Exercise inputs |
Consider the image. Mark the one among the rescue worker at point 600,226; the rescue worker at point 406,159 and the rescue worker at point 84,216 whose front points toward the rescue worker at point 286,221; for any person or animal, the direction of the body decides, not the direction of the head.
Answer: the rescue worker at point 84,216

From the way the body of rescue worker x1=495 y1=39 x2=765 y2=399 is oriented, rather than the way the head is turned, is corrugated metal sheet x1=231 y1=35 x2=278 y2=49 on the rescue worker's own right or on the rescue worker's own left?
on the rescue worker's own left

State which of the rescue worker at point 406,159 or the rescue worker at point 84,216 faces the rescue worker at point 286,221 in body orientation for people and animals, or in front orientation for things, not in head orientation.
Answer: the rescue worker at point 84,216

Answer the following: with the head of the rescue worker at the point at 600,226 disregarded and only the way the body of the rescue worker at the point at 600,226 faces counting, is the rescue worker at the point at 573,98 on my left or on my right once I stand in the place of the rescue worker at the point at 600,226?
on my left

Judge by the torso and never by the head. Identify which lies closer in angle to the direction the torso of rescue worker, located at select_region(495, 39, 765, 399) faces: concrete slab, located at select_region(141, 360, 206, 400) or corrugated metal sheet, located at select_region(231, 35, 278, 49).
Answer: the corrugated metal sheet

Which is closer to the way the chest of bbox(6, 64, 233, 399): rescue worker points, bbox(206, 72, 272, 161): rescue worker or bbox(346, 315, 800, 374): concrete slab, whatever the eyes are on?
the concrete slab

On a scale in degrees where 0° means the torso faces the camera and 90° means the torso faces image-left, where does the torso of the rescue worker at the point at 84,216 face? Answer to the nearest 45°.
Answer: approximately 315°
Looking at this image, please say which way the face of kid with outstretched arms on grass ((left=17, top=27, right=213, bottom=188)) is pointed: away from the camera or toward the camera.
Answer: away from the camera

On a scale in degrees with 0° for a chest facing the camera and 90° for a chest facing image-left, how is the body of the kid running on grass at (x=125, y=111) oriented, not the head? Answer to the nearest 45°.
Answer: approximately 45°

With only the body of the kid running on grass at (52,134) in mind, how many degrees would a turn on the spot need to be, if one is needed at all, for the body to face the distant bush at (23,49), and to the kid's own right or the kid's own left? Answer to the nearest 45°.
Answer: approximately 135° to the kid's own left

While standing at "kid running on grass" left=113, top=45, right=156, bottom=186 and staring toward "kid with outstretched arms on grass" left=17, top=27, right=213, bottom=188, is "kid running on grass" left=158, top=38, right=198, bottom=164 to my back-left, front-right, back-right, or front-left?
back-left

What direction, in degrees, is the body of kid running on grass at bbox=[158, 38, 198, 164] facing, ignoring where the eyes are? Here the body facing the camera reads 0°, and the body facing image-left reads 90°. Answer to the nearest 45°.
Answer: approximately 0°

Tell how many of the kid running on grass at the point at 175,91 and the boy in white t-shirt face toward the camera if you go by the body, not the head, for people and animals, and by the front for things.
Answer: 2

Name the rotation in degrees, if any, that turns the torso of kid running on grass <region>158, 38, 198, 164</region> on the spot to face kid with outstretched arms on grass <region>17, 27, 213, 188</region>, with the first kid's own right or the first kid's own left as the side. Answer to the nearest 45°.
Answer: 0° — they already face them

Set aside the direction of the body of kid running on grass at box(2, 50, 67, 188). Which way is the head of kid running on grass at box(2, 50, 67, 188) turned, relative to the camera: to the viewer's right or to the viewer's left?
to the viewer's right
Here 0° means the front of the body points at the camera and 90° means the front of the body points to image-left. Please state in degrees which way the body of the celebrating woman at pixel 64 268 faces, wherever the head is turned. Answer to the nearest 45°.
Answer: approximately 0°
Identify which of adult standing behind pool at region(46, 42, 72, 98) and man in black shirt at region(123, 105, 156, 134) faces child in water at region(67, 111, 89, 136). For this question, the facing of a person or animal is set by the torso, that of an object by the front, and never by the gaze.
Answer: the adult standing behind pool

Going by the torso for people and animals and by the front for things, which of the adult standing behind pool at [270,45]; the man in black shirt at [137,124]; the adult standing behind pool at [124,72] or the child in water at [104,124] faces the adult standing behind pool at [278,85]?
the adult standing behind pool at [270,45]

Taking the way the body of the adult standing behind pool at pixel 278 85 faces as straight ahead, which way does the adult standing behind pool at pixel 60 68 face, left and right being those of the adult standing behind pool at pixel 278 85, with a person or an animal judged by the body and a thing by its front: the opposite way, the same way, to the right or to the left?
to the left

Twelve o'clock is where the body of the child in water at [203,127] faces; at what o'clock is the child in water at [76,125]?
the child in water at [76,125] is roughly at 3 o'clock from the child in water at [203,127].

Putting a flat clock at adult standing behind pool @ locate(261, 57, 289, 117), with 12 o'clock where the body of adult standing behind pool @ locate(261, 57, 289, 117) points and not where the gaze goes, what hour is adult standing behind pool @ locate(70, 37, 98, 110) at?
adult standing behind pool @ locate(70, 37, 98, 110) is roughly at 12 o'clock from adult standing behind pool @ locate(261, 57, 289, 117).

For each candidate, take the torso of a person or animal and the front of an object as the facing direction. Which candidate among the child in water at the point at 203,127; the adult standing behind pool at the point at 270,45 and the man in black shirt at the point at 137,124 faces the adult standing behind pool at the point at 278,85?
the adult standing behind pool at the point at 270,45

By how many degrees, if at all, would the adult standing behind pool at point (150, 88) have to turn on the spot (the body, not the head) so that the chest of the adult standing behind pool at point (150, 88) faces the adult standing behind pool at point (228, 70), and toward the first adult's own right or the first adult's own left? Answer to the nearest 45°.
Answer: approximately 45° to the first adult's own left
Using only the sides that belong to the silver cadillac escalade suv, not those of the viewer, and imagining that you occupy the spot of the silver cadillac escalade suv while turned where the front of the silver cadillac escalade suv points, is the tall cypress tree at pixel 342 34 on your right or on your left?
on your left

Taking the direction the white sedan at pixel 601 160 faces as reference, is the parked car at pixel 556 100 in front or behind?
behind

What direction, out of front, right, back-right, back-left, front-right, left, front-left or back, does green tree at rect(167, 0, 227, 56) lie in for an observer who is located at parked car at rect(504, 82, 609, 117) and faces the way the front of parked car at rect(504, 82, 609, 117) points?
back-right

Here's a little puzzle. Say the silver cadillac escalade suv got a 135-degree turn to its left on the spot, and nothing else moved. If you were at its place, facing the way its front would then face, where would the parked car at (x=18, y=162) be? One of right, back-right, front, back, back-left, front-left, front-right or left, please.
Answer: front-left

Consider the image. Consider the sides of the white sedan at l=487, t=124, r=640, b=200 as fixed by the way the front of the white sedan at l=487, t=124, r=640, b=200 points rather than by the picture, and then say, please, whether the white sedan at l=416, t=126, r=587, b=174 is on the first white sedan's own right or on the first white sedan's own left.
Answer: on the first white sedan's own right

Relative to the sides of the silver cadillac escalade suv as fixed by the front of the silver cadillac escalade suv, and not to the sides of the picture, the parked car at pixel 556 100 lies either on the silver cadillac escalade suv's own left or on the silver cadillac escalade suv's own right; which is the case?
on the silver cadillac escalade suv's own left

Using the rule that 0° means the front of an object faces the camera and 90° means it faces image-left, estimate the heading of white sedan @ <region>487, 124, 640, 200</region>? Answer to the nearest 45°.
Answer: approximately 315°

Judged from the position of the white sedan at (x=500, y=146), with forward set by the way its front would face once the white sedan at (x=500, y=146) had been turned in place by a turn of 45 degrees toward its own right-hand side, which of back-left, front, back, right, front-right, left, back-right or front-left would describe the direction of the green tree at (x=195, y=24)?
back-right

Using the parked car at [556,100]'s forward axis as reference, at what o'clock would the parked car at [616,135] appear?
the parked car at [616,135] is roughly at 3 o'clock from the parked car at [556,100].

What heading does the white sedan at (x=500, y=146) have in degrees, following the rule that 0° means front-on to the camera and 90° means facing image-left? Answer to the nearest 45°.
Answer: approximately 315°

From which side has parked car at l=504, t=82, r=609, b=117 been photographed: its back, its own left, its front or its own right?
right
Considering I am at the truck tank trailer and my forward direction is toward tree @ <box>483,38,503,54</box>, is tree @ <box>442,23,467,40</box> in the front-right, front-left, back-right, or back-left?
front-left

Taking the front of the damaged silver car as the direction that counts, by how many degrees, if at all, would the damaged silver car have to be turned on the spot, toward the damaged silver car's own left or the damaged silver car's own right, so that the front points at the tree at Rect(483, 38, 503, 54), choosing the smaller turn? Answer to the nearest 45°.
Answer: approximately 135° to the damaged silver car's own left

Work to complete | The result should consist solely of the lines from the one that contains "Relative to the sides" to the last line of the records above, reproduced exactly.

Reply to the task |
Relative to the sides of the silver cadillac escalade suv as fixed by the front of the silver cadillac escalade suv, and not to the sides of the picture, the parked car at pixel 556 100 lies either on the silver cadillac escalade suv's own left or on the silver cadillac escalade suv's own right; which is the case?
on the silver cadillac escalade suv's own left

Using the rule that 0° means the front of an object faces the camera and 90° means it faces image-left, estimate the heading of white sedan @ <region>487, 124, 640, 200</region>? Answer to the nearest 45°.
Answer: approximately 315°

Judged from the position of the white sedan at (x=500, y=146), with forward set by the way its front would face once the white sedan at (x=500, y=146) had been turned in place by a turn of 45 degrees toward its own right-hand side, which of back-left, front, back, right, front-right, left, back-right or front-left would describe the direction of the green tree at (x=195, y=24)?
back-right

Using the parked car at [556,100]'s forward axis as reference, at what o'clock would the parked car at [616,135] appear?
the parked car at [616,135] is roughly at 3 o'clock from the parked car at [556,100].

What heading does the white sedan at (x=500, y=146) have in degrees, following the rule that 0° means front-on to the camera and 90° means facing image-left? Answer to the nearest 45°.
Answer: approximately 315°

From which side has parked car at l=504, t=82, r=609, b=117 been photographed: its back, its own left, its front or its own right?
right
Considering I am at the truck tank trailer and my forward direction is toward tree @ <box>483,38,503,54</box>, is tree @ <box>442,23,467,40</box> in the front-right, front-left, back-right, or back-left?
front-left

Taking the front of the damaged silver car as the direction that counts, by how many degrees, if at all, would the damaged silver car have to be turned on the spot, toward the damaged silver car's own left or the damaged silver car's own right, so that the front points at the tree at Rect(483, 38, 503, 54), choosing the smaller turn? Answer to the nearest 45°.
Answer: approximately 135° to the damaged silver car's own left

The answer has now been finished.